练习文本
────────
[LOJ6569] 仙人掌计数

Statement

带标号仙人掌计数问题.(\(n \le 131071\)

Solution

设仙人掌个数的生成函数为\(C(x)\)

  • 对于与根相邻的块, 还是仙人掌, 生成函数为\(C(x)\)

  • 包含根的环, 生成函数为\(\sum_{i \ge 2}\frac{C(x)^i}{2}\)

组合起来:

\[C(x) = x \exp{\frac{2C(x)-C(x)^2}{2-2C(x)}} \]

\(G(C(x)) = x\exp{\frac{2C(x)-C(x)^2}{2-2C(x)}}-C(x)\), 那么:

\[\small{ \begin{aligned} G'(C(x)) &= x\left(\exp{\frac{2C(x)-C(x)^2}{2-2C(x)}}\right)'-1 \\ &= x \exp\left(\frac{2C(x)-C(x)^2}{2-2C(x)}\right)\left(\frac{2C(x)-C(x)^2}{2-2C(x)}\right)' - 1 \\ &= x \exp\left(\frac{2C(x)-C(x)^2}{2-2C(x)}\right) \left(\frac{\left(2-2C(x)\right)^2-\left(2C(x) - C(x)^2\right)(-2)}{(2-2C(x))^2}\right) - 1\\ &= x \exp\left(\frac{2C(x)-C(x)^2}{2-2C(x)}\right) \left(1+\frac{4C(x) - 2C(x)^2}{(2-2C(x))^2}\right) - 1 \end{aligned} } \]

牛顿迭代:

\[\begin{aligned} C_1(x) &= C(x) - \frac{G(C(x))}{G'(C(x))} \\ &= C(x) - \frac{2x\exp\left(\frac{2C(x)-C(x)^2}{2-2C(x)}\right)-2C(x)} {x \exp\left(\frac{2C(x)-C(x)^2}{2-2C(x)}\right) \left(1+\frac{1}{(C(x)-1)^2}\right) - 2} \end{aligned} \]

Code

/************************************************
 * Au: Hany01
 * Prob: loj161
 * Email: hany01dxx@gmail.com & hany01@foxmail.com
 * Inst: Yali High School
************************************************/

#include <bits/stdc++.h>

using namespace std;

typedef long long LL;
typedef long double LD;
typedef pair<int, int> PII;
#define Rep(i, j) for (register int i = 0, i##_end_ = (j); i < i##_end_; ++ i)
────────
所示材料
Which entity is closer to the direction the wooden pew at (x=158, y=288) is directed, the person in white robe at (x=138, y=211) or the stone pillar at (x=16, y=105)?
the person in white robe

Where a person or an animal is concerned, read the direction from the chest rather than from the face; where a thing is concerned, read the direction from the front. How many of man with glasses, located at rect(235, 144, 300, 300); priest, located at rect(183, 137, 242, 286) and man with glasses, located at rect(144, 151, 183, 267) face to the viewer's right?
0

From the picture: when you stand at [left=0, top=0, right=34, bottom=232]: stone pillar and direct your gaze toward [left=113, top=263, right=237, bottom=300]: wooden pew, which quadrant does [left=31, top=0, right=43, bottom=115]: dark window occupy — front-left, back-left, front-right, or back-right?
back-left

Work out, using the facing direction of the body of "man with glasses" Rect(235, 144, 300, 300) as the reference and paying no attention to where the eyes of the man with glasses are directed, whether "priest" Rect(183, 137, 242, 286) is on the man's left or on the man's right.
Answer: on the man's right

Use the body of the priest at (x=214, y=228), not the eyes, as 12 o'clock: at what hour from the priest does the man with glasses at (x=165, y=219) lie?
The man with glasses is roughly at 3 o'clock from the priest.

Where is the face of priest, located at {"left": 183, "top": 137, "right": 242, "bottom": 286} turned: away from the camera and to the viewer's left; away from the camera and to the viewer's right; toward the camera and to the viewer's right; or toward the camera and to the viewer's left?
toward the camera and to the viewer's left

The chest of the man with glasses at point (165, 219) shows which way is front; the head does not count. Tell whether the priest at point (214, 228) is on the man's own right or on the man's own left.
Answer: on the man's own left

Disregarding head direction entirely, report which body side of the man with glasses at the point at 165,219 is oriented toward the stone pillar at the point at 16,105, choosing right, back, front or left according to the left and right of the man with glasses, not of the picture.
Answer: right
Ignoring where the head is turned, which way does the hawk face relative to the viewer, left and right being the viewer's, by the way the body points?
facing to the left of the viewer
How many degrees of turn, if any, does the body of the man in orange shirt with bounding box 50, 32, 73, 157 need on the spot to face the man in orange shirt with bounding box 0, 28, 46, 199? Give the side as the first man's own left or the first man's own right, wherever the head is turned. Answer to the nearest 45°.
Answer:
────────
任务说明
把练习文本中从“#include <bits/stdc++.h>”到“i##_end_; ++ i)”的这一段原样照抄下来。 上面的材料与练习文本并无关联。

本题作答
#include <bits/stdc++.h>

using namespace std;

typedef long long LL;
typedef long double LD;
typedef pair<int, int> PII;
#define Rep(i, j) for (register int i = 0, i##_end_ = (j); i < i##_end_; ++ i)